Wenn ich ein hilfloses Jungtier entdecke: Was muss ich beachten?

Gerade Jungtiere laufen Menschen hinterher. Das kann Neugier sein. Oder die Tiere suchen unsere Nähe, weil sie Hilfe brauchen. Oft hört man, dass sie dann am Hosenbein hochklettern. Manche sitzen apathisch auf dem Boden, weil sie schon längere Zeit nicht versorgt wurden. Bevor man die Tiere aber sichert und sich bei der Auffangstation meldet, sollte man eine Weile beobachten. Manchmal findet die Mutter ihr Kleines noch, oder sie finden selbst zurück in den Kobel. Wenn sie sich leicht einfangen lassen, brauchen sie meist dringend Hilfe.

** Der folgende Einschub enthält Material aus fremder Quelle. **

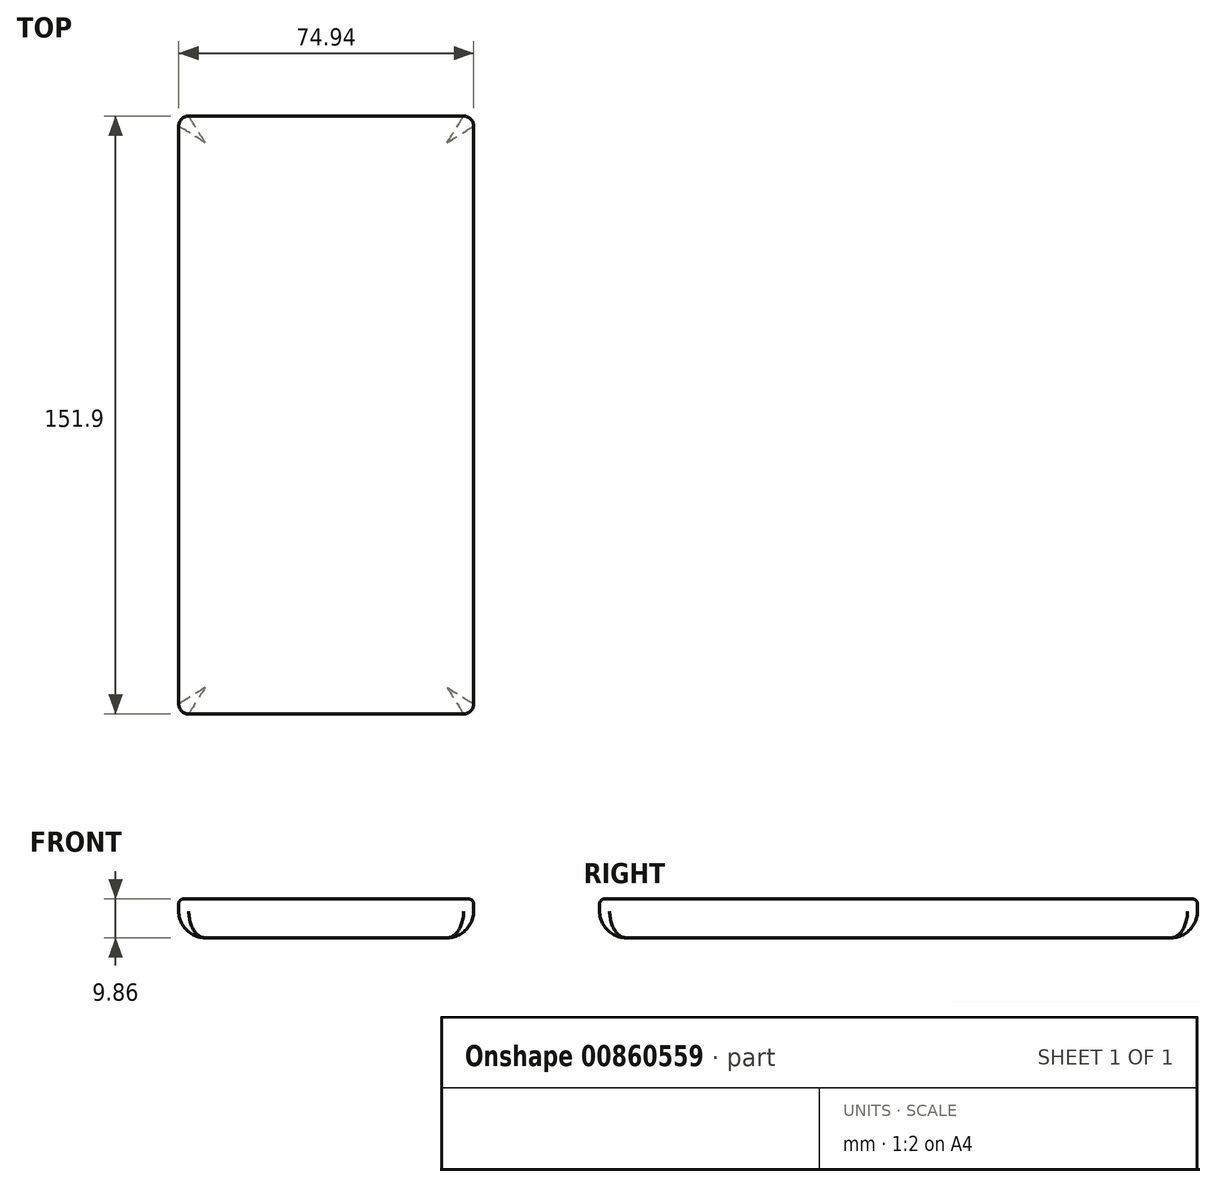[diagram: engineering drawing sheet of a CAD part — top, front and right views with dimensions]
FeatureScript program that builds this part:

Wie fange ich ein Eichhörnchen ein?

Man kann sie einfach mit den Händen fangen. Am besten wickelt man sie gleich in ein Tuch und sichert sie in einer Kartonschachtel. Darin können sich die Eichhörnchen richtig einmummeln. Gerade Jungtiere brauchen eine Wärmequelle. Es ist wichtig, schnell die nächste Auffangstation zu kontaktieren. Eichhörnchen soll man nicht einzeln halten. Sonst werden sie fehl geprägt. Sie werden bei mir auch in Gruppen aufgeteilt. Damit sie immer unter Gleichaltrigen lernen. Die erwachsenen Tiere sollte man mit Handschuhen sichern, da sie sich aus Angst wehren.

Vorhin sagten Sie, dass die Tiere die Nähe zum Menschen suchen. Das ist dann also reiner Opportunismus in der Not?

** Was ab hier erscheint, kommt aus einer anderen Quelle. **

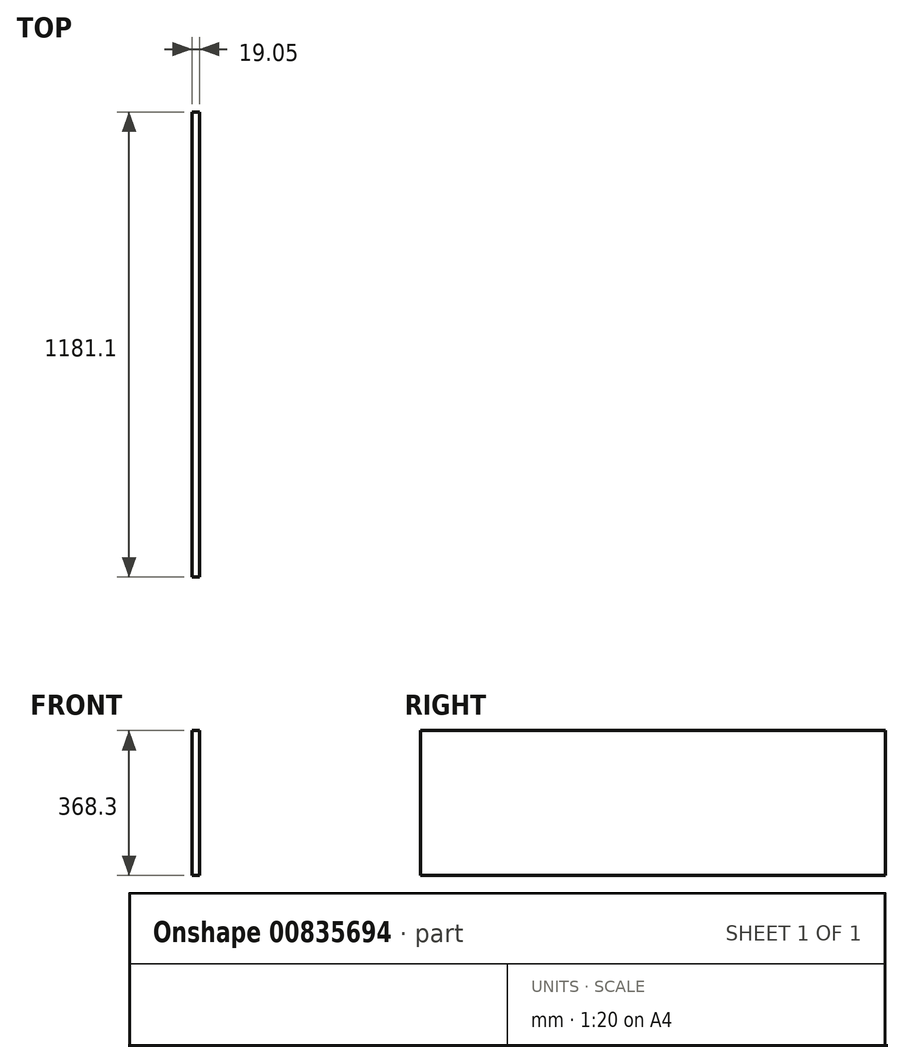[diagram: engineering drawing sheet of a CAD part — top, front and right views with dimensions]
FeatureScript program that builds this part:
annotation { "Feature Type Name" : "Feature", "Feature Type Description" : "" }
export const myFeature = defineFeature(function(context is Context, id is Id, definition is map)
    precondition{}
    {
        {
            var Q0;
            Q0=qCreatedBy(makeId("Right.planeOp"),FACE);
            var sketch = newSketch(context, id + "F0", { "sketchPlane" : qUnion([Q0])});
            skLineSegment(sketch, "E0.bottom", {"start": v(0, 0) * mm, "end": v(1181.1, 0) * mm});
            skLineSegment(sketch, "E0.top", {"start": v(0, 368.3) * mm, "end": v(1181.1, 368.3) * mm});
            skLineSegment(sketch, "E0.left", {"start": v(0, 0) * mm, "end": v(0, 368.3) * mm});
            skLineSegment(sketch, "E0.right", {"start": v(1181.1, 0) * mm, "end": v(1181.1, 368.3) * mm});
            skSolve(sketch);
        }
        {
            var Q0;
            Q0=qSketchRegion(id+"F0",true);
            extrude(context, id + "F1", {"entities" : qUnion([Q0]), "depth" : 19.05 * mm, "offsetDistance" : 25.4 * mm});
        }
    });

Ganz genau. Sobald ich sie in die Auswilderungsvoliere setze, wollen sie von mir nichts mehr wissen. Das ist auch richtig so. Eichhörnchen sind Wildtiere. So soll man sie auch lassen. Sie sind zwar niedlich, manche auch neugieriger als andere. Aber Eichhörnchen sind keine Haustiere.

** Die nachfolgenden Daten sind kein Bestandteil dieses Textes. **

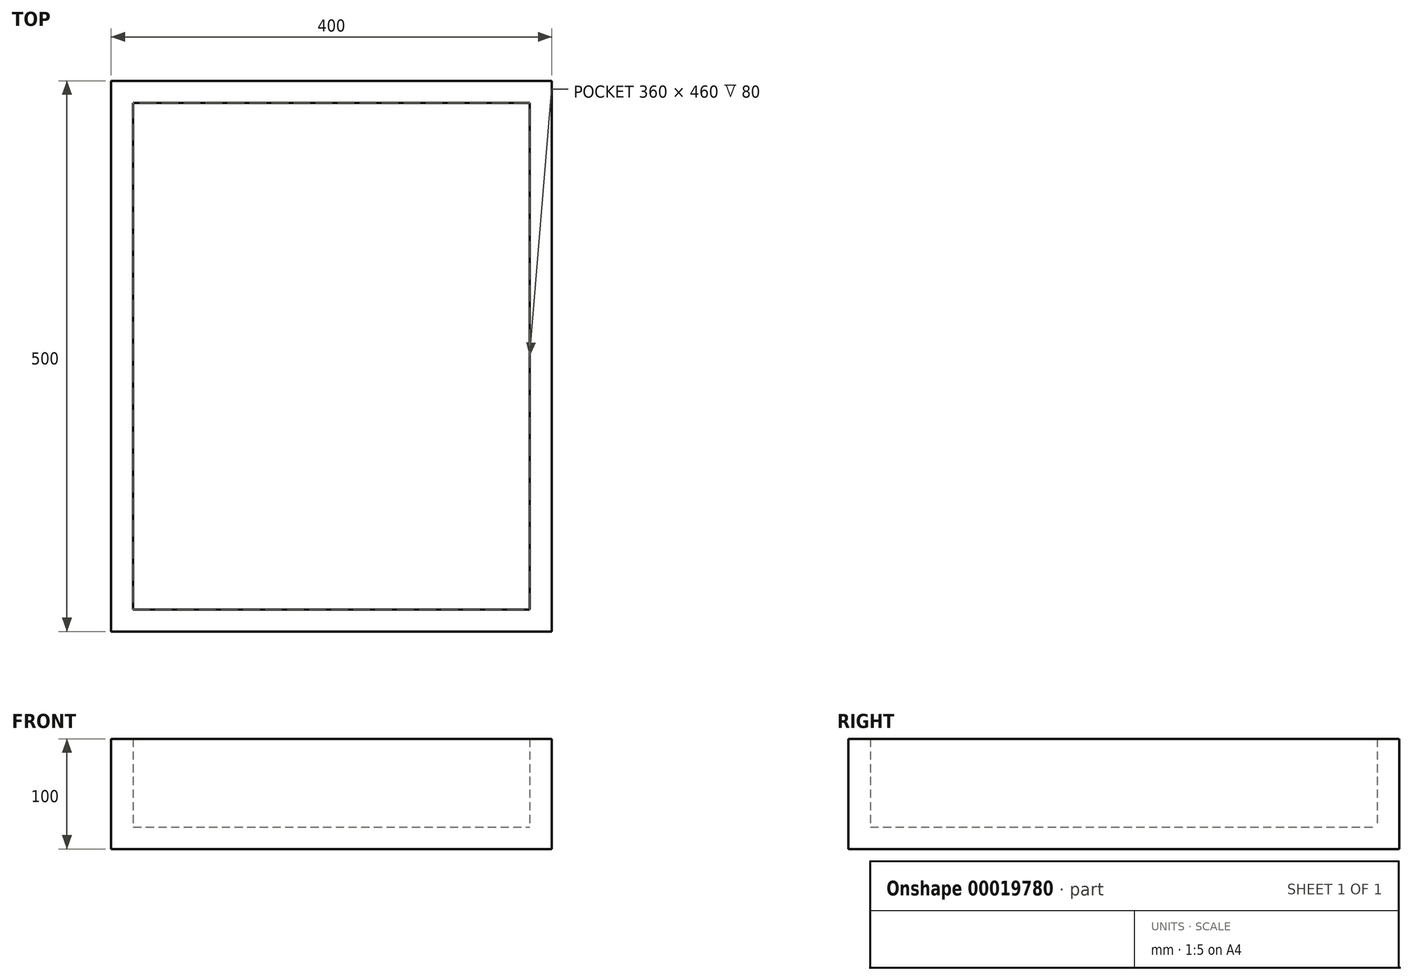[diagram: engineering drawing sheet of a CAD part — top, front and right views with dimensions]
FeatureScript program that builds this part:
annotation { "Feature Type Name" : "Feature", "Feature Type Description" : "" }
export const myFeature = defineFeature(function(context is Context, id is Id, definition is map)
    precondition{}
    {
        {
            var Q0;
            Q0=qCreatedBy(makeId("Top.planeOp"),FACE);
            var sketch = newSketch(context, id + "F0", { "sketchPlane" : qUnion([Q0])});
            skLineSegment(sketch, "E0.bottom", {"start": v(0, 0) * mm, "end": v(400, 0) * mm});
            skLineSegment(sketch, "E0.top", {"start": v(0, 500) * mm, "end": v(400, 500) * mm});
            skLineSegment(sketch, "E0.left", {"start": v(0, 0) * mm, "end": v(0, 500) * mm});
            skLineSegment(sketch, "E0.right", {"start": v(400, 0) * mm, "end": v(400, 500) * mm});
            skSolve(sketch);
        }
        {
            var Q0;
            Q0 = qSketchRegion(id + "F0", true);
            extrude(context, id + "F1", {"entities" : qUnion([Q0]), "depth" : 100 * mm});
        }
        {
            var Q0;
            Q0=makeQuery(id+"F1.opExtrude","CAP_FACE",FACE,{"disambiguationData":[OSD([sQuery(id+"F0.wireOp",EDGE,"E0.bottom"),sQuery(id+"F0.wireOp",EDGE,"E0.top"),sQuery(id+"F0.wireOp",EDGE,"E0.left"),sQuery(id+"F0.wireOp",EDGE,"E0.right")])],"isStart":false});
            shell(context, id + "F2", {"entities" : qUnion([Q0]), "thickness" : 20 * mm});
        }
    });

Kann ich die Tiere zum Beispiel füttern, in der Not oder auch einfach so?

Bei Jungtieren, die verletzt sind, rate ich davon ab, sie selbst zu füttern. Die Tiere brauchen oft erst eine Elektrolytlösung, um den Kreislauf zu stabilisieren. Wenn man ihnen etwas Falsches gibt, bekommen sie Durchfall. Da habe ich dann nur mehr Mühe, sie wieder aufzubauen. Es kann auch sein, dass man ihnen zu viel auf einmal gibt. Wenn sich die Tiere verschlucken, führt das gerade bei Jungtieren häufig zu einer Lungenentzündung. Generell aber kann man gerne Futterkästen im Garten aufstellen, oder Nüsse ins Vogelhaus legen. Am besten sind Walnüsse und Haselnüsse mit Schale. Im Winter ist das mehr gefragt. Im Sommer sollte man dann nicht jeden Tag auffüllen. Ein bisschen sollen die Tiere schon selbst arbeiten und sich nicht gleich an einen gedeckten Tisch setzen. Was auch noch wichtig ist: In Wasserfässer am besten einen Ast stellen, damit die Hörnchen im Notfall herausklettern können. Oft ertrinken sie.